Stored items

=== Begin Enclosure ===

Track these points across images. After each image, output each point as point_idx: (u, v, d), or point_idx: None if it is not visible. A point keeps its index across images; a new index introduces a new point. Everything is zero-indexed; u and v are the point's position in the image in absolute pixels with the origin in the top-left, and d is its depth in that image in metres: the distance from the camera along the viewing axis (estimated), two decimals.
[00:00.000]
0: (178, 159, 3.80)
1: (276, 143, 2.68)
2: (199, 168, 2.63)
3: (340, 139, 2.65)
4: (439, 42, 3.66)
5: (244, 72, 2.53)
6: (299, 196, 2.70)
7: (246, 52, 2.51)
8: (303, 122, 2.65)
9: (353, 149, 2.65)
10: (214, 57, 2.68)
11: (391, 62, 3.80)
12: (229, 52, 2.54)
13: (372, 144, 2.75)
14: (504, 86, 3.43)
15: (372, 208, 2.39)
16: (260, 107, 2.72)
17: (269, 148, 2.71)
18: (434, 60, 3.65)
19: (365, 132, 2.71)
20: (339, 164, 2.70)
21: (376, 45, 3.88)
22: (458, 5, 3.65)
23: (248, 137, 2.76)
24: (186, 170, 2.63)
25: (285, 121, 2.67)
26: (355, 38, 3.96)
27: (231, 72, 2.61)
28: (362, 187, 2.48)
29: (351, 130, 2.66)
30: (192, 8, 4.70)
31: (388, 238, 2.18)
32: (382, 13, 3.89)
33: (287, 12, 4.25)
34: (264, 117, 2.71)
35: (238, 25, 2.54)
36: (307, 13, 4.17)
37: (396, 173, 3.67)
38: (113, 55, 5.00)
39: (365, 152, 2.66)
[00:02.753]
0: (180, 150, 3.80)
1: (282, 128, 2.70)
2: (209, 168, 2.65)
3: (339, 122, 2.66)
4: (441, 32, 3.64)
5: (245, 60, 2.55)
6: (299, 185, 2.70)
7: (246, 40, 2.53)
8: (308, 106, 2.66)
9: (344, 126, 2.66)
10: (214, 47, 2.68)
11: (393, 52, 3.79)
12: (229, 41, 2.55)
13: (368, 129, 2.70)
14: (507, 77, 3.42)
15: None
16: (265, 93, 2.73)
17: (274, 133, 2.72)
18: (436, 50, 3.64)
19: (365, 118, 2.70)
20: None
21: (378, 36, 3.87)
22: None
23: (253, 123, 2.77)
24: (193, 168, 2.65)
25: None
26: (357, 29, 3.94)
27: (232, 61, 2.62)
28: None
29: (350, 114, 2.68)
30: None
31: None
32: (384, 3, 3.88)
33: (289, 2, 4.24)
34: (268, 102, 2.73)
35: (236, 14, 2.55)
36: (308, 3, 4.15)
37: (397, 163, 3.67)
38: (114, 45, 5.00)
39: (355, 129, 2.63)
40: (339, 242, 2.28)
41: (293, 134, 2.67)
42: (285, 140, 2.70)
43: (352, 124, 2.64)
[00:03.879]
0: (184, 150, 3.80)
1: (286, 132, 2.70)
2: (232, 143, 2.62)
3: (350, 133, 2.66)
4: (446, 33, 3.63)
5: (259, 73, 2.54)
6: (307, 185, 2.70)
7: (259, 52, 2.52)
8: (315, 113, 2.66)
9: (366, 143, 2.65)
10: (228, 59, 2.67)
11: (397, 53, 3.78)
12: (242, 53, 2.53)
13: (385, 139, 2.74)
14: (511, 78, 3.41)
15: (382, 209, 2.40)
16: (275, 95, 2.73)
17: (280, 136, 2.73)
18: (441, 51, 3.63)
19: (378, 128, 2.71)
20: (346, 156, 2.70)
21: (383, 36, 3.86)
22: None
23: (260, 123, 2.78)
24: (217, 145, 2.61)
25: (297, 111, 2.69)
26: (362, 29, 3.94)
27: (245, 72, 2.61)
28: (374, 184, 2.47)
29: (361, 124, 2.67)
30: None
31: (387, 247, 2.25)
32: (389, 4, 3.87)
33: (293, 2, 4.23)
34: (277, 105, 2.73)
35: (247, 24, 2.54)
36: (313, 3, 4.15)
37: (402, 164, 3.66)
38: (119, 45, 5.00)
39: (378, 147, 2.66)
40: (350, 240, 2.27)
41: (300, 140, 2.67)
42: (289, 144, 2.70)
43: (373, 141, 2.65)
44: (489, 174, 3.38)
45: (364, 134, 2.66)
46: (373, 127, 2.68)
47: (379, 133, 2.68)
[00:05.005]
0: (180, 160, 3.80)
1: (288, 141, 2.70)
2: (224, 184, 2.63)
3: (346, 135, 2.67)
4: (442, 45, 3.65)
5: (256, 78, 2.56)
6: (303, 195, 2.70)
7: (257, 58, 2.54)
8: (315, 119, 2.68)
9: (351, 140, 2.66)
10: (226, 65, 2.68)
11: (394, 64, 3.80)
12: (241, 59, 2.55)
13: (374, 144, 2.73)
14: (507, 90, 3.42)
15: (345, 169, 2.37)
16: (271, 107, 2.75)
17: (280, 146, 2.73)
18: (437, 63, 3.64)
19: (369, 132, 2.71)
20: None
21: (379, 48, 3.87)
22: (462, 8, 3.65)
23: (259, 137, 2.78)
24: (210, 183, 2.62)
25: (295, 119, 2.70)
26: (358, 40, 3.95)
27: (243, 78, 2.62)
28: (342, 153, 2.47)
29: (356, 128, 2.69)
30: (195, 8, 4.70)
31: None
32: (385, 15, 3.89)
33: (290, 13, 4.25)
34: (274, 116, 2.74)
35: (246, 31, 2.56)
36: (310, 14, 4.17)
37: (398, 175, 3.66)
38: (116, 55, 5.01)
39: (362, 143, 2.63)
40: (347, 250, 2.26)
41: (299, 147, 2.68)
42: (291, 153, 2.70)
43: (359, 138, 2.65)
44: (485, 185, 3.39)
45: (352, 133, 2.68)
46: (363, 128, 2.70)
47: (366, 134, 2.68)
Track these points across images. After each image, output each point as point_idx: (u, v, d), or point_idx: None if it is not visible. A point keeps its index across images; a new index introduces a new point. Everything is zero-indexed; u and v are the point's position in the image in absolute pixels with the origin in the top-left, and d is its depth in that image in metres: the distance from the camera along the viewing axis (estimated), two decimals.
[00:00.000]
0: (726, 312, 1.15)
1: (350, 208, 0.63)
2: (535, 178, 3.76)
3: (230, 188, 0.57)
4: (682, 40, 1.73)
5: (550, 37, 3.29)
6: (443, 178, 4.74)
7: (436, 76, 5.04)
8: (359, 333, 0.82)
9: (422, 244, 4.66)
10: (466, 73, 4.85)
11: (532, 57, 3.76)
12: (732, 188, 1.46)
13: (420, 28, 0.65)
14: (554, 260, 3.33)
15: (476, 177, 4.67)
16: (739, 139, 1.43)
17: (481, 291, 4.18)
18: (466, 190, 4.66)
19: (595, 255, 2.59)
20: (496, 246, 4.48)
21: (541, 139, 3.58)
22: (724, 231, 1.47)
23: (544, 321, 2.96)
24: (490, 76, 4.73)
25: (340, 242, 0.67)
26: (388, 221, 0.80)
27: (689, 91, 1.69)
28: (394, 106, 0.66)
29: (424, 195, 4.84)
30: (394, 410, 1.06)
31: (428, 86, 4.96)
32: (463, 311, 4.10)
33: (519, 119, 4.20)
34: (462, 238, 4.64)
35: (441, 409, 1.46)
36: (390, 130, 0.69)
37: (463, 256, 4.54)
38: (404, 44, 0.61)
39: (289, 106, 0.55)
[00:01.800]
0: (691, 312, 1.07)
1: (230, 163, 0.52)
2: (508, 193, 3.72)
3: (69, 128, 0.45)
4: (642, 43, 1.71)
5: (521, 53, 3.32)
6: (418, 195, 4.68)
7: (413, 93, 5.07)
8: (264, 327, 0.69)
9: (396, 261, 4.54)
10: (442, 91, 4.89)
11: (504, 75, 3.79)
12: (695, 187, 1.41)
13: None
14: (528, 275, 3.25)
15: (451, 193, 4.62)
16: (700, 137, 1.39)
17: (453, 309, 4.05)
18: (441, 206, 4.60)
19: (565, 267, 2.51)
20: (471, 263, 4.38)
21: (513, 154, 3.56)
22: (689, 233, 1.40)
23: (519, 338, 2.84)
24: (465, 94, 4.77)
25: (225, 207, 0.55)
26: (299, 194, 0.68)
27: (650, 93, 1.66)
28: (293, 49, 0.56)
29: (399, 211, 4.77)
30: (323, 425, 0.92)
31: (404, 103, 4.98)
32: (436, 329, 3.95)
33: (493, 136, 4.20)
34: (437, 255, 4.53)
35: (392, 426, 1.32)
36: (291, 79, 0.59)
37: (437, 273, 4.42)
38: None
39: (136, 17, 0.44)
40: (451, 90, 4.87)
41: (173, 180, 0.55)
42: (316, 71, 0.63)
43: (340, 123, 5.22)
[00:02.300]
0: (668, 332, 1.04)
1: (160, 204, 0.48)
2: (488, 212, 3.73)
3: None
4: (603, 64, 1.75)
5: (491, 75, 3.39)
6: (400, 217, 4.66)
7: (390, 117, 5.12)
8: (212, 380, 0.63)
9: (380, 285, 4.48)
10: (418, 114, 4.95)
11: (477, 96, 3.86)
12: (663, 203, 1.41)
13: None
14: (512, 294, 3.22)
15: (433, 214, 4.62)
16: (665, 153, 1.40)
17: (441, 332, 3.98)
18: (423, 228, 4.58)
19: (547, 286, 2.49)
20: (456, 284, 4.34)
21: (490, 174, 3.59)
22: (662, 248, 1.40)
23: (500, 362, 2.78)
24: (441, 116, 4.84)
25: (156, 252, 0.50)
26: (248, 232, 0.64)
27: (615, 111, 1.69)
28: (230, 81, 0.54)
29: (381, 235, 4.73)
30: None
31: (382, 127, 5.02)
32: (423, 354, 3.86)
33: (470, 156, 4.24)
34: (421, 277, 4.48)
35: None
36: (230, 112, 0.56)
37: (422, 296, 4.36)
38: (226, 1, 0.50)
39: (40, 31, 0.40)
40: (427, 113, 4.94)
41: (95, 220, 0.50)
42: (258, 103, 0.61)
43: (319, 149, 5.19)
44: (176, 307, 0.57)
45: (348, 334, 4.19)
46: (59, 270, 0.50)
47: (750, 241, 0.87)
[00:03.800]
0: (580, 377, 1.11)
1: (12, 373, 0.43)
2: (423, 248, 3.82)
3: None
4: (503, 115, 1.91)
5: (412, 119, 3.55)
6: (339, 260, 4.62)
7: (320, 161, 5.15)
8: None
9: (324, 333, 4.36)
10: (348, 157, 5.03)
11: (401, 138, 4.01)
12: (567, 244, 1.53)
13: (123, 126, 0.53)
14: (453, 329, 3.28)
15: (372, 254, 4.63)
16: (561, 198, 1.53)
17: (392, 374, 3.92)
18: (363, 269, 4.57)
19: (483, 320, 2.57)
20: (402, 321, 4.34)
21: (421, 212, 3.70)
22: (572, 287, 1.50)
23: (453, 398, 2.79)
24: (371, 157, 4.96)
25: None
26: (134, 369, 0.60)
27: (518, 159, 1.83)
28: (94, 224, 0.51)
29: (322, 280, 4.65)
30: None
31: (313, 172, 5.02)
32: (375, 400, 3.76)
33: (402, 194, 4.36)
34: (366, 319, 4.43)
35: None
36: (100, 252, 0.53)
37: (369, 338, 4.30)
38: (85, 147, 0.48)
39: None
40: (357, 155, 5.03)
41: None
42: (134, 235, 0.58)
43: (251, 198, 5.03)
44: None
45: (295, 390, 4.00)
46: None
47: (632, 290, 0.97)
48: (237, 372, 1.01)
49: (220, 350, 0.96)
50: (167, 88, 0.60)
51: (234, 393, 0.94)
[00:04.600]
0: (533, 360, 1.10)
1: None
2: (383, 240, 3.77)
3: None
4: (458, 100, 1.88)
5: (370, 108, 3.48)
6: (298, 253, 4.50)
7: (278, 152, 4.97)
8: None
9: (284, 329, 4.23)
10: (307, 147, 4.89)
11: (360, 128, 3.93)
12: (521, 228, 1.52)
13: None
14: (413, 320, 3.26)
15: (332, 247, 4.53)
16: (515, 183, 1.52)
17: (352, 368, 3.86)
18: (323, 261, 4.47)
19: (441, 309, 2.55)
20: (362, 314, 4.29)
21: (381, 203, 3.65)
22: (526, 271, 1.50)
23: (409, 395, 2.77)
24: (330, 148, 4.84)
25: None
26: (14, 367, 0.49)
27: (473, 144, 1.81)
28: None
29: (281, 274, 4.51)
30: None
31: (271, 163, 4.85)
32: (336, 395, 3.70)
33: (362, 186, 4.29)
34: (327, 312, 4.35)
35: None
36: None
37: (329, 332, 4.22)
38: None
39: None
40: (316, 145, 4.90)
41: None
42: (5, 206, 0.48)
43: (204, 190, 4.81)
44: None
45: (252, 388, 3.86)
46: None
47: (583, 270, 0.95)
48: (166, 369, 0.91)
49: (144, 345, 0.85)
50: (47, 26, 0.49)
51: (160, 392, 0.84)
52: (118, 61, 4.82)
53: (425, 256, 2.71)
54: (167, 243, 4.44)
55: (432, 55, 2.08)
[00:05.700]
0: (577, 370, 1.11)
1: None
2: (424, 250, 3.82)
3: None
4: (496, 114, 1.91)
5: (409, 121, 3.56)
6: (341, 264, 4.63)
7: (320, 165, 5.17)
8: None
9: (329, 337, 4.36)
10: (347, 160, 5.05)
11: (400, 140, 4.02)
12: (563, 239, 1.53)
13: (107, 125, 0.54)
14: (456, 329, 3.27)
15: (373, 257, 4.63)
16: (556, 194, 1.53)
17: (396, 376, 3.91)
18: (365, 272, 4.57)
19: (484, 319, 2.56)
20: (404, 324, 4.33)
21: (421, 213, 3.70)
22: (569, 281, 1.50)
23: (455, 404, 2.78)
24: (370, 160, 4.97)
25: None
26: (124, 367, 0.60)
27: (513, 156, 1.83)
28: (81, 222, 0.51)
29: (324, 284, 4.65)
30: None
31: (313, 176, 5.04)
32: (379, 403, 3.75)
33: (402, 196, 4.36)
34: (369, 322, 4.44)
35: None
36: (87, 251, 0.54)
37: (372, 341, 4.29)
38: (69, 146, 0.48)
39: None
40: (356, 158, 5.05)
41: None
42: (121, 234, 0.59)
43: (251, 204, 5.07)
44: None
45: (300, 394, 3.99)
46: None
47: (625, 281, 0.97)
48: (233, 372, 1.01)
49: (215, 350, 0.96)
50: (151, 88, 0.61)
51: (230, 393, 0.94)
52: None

=== End Enclosure ===

[What is required]
Looking at the data above, return every line from the one with "24: (186, 170, 2.63)" down to the one with "43: (352, 124, 2.64)", exactly and inclusively.

[Answer space]
24: (186, 170, 2.63)
25: (285, 121, 2.67)
26: (355, 38, 3.96)
27: (231, 72, 2.61)
28: (362, 187, 2.48)
29: (351, 130, 2.66)
30: (192, 8, 4.70)
31: (388, 238, 2.18)
32: (382, 13, 3.89)
33: (287, 12, 4.25)
34: (264, 117, 2.71)
35: (238, 25, 2.54)
36: (307, 13, 4.17)
37: (396, 173, 3.67)
38: (113, 55, 5.00)
39: (365, 152, 2.66)
[00:02.753]
0: (180, 150, 3.80)
1: (282, 128, 2.70)
2: (209, 168, 2.65)
3: (339, 122, 2.66)
4: (441, 32, 3.64)
5: (245, 60, 2.55)
6: (299, 185, 2.70)
7: (246, 40, 2.53)
8: (308, 106, 2.66)
9: (344, 126, 2.66)
10: (214, 47, 2.68)
11: (393, 52, 3.79)
12: (229, 41, 2.55)
13: (368, 129, 2.70)
14: (507, 77, 3.42)
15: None
16: (265, 93, 2.73)
17: (274, 133, 2.72)
18: (436, 50, 3.64)
19: (365, 118, 2.70)
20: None
21: (378, 36, 3.87)
22: None
23: (253, 123, 2.77)
24: (193, 168, 2.65)
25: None
26: (357, 29, 3.94)
27: (232, 61, 2.62)
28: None
29: (350, 114, 2.68)
30: None
31: None
32: (384, 3, 3.88)
33: (289, 2, 4.24)
34: (268, 102, 2.73)
35: (236, 14, 2.55)
36: (308, 3, 4.15)
37: (397, 163, 3.67)
38: (114, 45, 5.00)
39: (355, 129, 2.63)
40: (339, 242, 2.28)
41: (293, 134, 2.67)
42: (285, 140, 2.70)
43: (352, 124, 2.64)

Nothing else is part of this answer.